__Input records__:
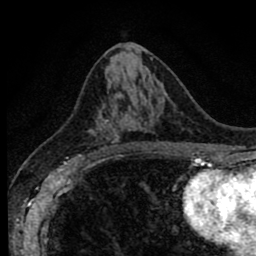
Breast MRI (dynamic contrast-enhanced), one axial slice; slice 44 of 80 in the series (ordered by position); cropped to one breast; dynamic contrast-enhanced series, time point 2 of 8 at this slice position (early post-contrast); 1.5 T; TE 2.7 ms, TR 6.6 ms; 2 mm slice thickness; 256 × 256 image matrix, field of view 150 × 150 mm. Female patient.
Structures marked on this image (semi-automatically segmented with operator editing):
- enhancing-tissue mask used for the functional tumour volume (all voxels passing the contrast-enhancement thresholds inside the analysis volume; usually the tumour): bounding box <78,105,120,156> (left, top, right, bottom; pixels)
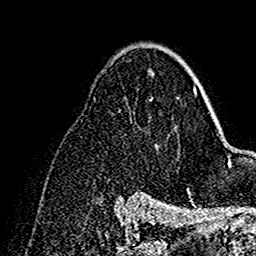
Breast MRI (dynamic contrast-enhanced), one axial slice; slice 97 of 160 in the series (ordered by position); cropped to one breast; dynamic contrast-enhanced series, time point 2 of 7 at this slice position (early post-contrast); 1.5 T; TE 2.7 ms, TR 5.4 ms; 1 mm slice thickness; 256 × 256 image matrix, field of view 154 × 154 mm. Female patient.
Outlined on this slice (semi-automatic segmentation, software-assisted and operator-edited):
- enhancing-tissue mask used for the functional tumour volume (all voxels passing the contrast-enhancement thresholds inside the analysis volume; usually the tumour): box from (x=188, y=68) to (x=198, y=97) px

...

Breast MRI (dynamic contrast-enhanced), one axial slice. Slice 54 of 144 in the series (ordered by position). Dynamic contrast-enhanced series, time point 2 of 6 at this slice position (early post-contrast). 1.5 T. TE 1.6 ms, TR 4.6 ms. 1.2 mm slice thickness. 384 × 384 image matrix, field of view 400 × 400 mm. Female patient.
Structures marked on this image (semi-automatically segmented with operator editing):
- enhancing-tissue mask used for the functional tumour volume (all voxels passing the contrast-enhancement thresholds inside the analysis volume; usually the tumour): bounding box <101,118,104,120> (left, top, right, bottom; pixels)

__Brief__: Nothing should appear in the answer except the lines above from the line with "150 mm. Female patient." through the line with "<78,105,120,156> (left, top, right, bottom; pixels)", both included, written out exactly.

__Written response__:
Breast MRI (dynamic contrast-enhanced), one axial slice; slice 44 of 80 in the series (ordered by position); cropped to one breast; dynamic contrast-enhanced series, time point 2 of 8 at this slice position (early post-contrast); 1.5 T; TE 2.7 ms, TR 6.6 ms; 2 mm slice thickness; 256 × 256 image matrix, field of view 150 × 150 mm. Female patient.
Structures marked on this image (semi-automatically segmented with operator editing):
- enhancing-tissue mask used for the functional tumour volume (all voxels passing the contrast-enhancement thresholds inside the analysis volume; usually the tumour): bounding box <78,105,120,156> (left, top, right, bottom; pixels)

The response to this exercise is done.